A lot of the shutting down also ones from me. He’s asked me to come over for dinner or to hangout and I just don’t want too. I’m not supportive of his marriage and I don’t want to put myself in that situation where I have to converse with his fiancé and her daughter. It’s not something I am willing to do, even for the sake of our relationship. I want a father daughter relationship…not a father daughter plus his little family in tow relationship.

In my eyes it’s hypocritical of him to blame me for not wanting a relationship or putting in effort to have one, when he does the exact same thing!

I feel somewhat hypocritical writing this. What am I doing complaining about all this stuff? Maybe somewhere out there on the internet my dad has a blog and is writing about how frustrated he is with his life, but I guess we’ll never know. All I’m trying to say, simply put, is it sucks to in a world with so many people saying one thing and doing the opposite.

Sea of Separation

I’ve seen divorce, seen the kids broken down, seen families fall to pieces in the blink of an eye…never did I think I’d fall next.
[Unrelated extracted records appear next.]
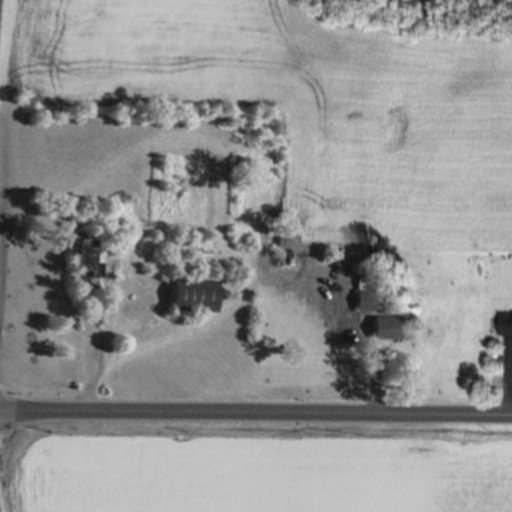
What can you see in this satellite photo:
building: (81, 256)
building: (190, 294)
building: (506, 324)
building: (388, 327)
road: (368, 356)
road: (255, 411)
crop: (257, 472)
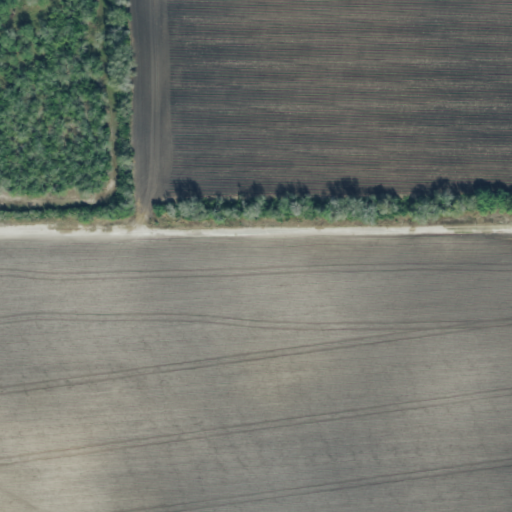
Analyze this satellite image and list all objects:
road: (256, 230)
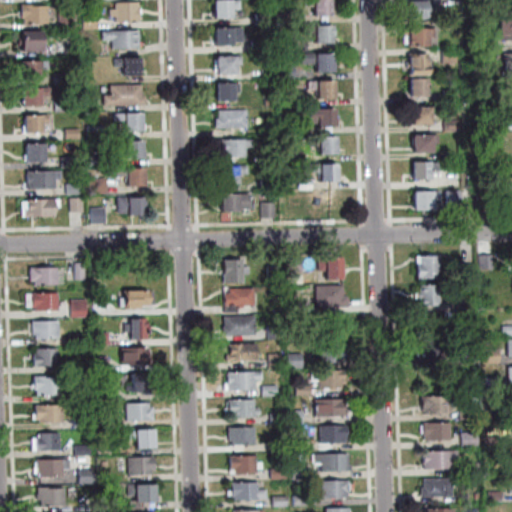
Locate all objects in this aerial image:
building: (68, 0)
building: (91, 0)
building: (225, 7)
building: (321, 7)
building: (321, 8)
building: (415, 8)
building: (227, 9)
building: (123, 10)
building: (417, 11)
building: (33, 12)
building: (39, 14)
building: (127, 14)
building: (287, 18)
building: (265, 19)
building: (69, 21)
building: (91, 22)
building: (453, 24)
building: (505, 24)
building: (506, 27)
building: (323, 32)
building: (227, 34)
building: (323, 34)
building: (420, 35)
building: (121, 37)
building: (229, 37)
building: (30, 39)
building: (418, 39)
building: (124, 40)
building: (68, 43)
building: (32, 44)
building: (71, 45)
building: (302, 45)
building: (261, 46)
building: (305, 56)
building: (451, 57)
building: (322, 61)
building: (507, 61)
building: (226, 63)
building: (321, 63)
building: (417, 63)
building: (126, 65)
building: (420, 66)
building: (228, 67)
building: (131, 68)
building: (508, 68)
building: (29, 69)
building: (285, 70)
building: (289, 72)
building: (32, 73)
building: (63, 79)
building: (417, 86)
building: (324, 88)
building: (324, 89)
building: (225, 90)
building: (420, 90)
building: (123, 93)
building: (228, 93)
building: (29, 95)
building: (453, 95)
building: (35, 97)
building: (126, 97)
building: (293, 98)
building: (270, 99)
building: (63, 107)
building: (506, 109)
building: (508, 112)
building: (421, 114)
building: (321, 115)
building: (229, 117)
building: (325, 118)
building: (424, 118)
building: (233, 119)
building: (131, 120)
building: (34, 122)
building: (133, 123)
building: (39, 124)
building: (453, 126)
building: (292, 127)
building: (97, 133)
building: (74, 134)
building: (422, 142)
building: (326, 143)
building: (425, 145)
building: (232, 146)
building: (133, 148)
building: (236, 148)
building: (329, 148)
building: (33, 151)
building: (135, 153)
building: (36, 156)
building: (294, 157)
building: (98, 162)
building: (71, 163)
building: (424, 169)
building: (326, 171)
building: (425, 172)
building: (231, 173)
building: (133, 175)
building: (233, 175)
building: (327, 175)
building: (41, 178)
building: (134, 178)
building: (44, 181)
building: (306, 185)
building: (100, 187)
building: (271, 187)
building: (506, 188)
building: (76, 190)
building: (487, 190)
building: (509, 192)
building: (453, 198)
building: (328, 199)
building: (425, 199)
building: (455, 199)
building: (234, 201)
building: (328, 202)
building: (427, 202)
building: (74, 203)
building: (130, 204)
building: (236, 205)
building: (38, 206)
building: (78, 207)
building: (132, 208)
building: (41, 209)
building: (266, 209)
building: (269, 210)
building: (293, 210)
building: (96, 214)
building: (99, 217)
road: (256, 238)
road: (187, 255)
road: (380, 255)
building: (488, 263)
building: (295, 265)
building: (426, 265)
building: (329, 267)
building: (233, 269)
building: (429, 269)
building: (467, 271)
building: (332, 272)
building: (81, 273)
building: (235, 273)
building: (44, 274)
building: (274, 275)
building: (47, 278)
building: (329, 294)
building: (427, 294)
building: (237, 295)
building: (429, 297)
building: (133, 298)
building: (331, 298)
building: (40, 299)
building: (240, 299)
building: (136, 303)
building: (466, 303)
building: (43, 304)
building: (77, 307)
building: (298, 307)
building: (80, 309)
building: (237, 323)
building: (135, 327)
building: (240, 327)
building: (43, 328)
building: (47, 331)
building: (138, 331)
building: (508, 332)
building: (277, 334)
building: (77, 340)
building: (103, 340)
building: (508, 346)
building: (334, 349)
building: (510, 349)
building: (240, 350)
building: (431, 353)
building: (133, 354)
building: (243, 354)
building: (334, 354)
building: (489, 354)
building: (43, 355)
building: (492, 357)
building: (135, 358)
building: (47, 359)
building: (440, 359)
building: (470, 359)
building: (296, 361)
building: (278, 362)
building: (102, 365)
building: (509, 373)
building: (510, 376)
building: (329, 378)
building: (241, 379)
building: (138, 381)
building: (333, 382)
building: (243, 383)
building: (43, 384)
building: (493, 384)
building: (138, 385)
building: (48, 387)
building: (271, 391)
building: (305, 391)
building: (83, 395)
building: (433, 403)
building: (241, 406)
building: (328, 406)
building: (436, 406)
building: (331, 409)
building: (138, 410)
building: (243, 411)
building: (46, 412)
building: (469, 412)
building: (140, 414)
building: (49, 415)
building: (297, 417)
building: (279, 419)
building: (106, 421)
building: (83, 423)
building: (434, 430)
building: (331, 432)
building: (437, 433)
building: (239, 434)
building: (334, 435)
building: (143, 437)
building: (243, 438)
building: (44, 440)
building: (144, 440)
building: (471, 440)
building: (494, 442)
building: (48, 443)
building: (300, 443)
building: (280, 447)
building: (84, 450)
building: (106, 450)
building: (438, 458)
building: (330, 461)
building: (440, 461)
building: (242, 463)
building: (334, 463)
building: (140, 464)
building: (142, 465)
building: (49, 466)
building: (245, 466)
building: (52, 469)
building: (473, 469)
building: (302, 472)
building: (83, 474)
building: (280, 474)
building: (87, 478)
road: (0, 483)
building: (509, 483)
building: (435, 486)
building: (334, 488)
building: (246, 489)
building: (438, 489)
building: (336, 491)
building: (511, 491)
building: (247, 493)
building: (141, 494)
building: (49, 495)
building: (143, 495)
building: (496, 497)
building: (52, 498)
building: (281, 501)
building: (302, 501)
building: (334, 509)
building: (436, 509)
building: (243, 510)
building: (141, 511)
building: (339, 511)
I watched my parents fight for years before it began to hit me that they may separate. That day came in November of 2012. Shocked and heartbroken I sat and watched my mom fall apart. I stood strong, trying to mask all my feelings on the subject; I felt it was my job to be the rock.

My mom and I got closer as time passed and she told me the reason for their split. My “father” had been cheating. Hearing that broke my heart… I’ll admit to my flaws and mistakes, I’ve cheated but I’ve also been cheated on and in no way could I imagine being betrayed by the person I’d loved for 13 years.

My hatred for my father began to increase as time went on. I didn’t and still don’t understand…he’s my dad and he just left me standing the shit storm. He didn’t even look back. I never wanted to lose our relationship but suddenly it all disappeared right before my eyes when I told him I didn’t want to move back and forth each week. The contact between us just stopped and without even realizing it, he became nothing more than a wallet to me. I think the hardest part for me to swallow was when I found out he was engaged from my little brother and that the woman had a 5 year old daughter. She replaced me and even if he doesn’t want to admit to it or see it, his actions make it perfectly clear.

You see, my what I guess is technically my step father, took me on when I was 3 years old. I don’t remember that day exactly but when I think about it now, I think about how I finally got a dad, someone to look up to and to have there for me through thick and thin. I was wrong.

Divorce hasn’t done all bad to me… my mom and I’s relationship has never been stronger in my opinion, but it’s hard sometimes when I see how much it affects her. She’s there for me through it all but she snaps. Not violently, but she will get upset about seemingly meaningless things and lash out at my brother and I with words. Now I admit, sometimes those thing’s are my fault or I provoke them but it still hurts. I already lost my dad, I can’t loose her too.

Plain and simple, divorce sucks. It takes a toll on the 2 adults involved but I think it affects the kids the most. Being a child coming from a divorced home, I am bias but don’t ever think for a second that it doesn’t kill us inside everyday. The thing about kids from divorced families, is we learn better than anyone how to hide our emotions because even if no on will openly admit to it, we feel responsible and feel we must be the anchor in the rocky sea of separation.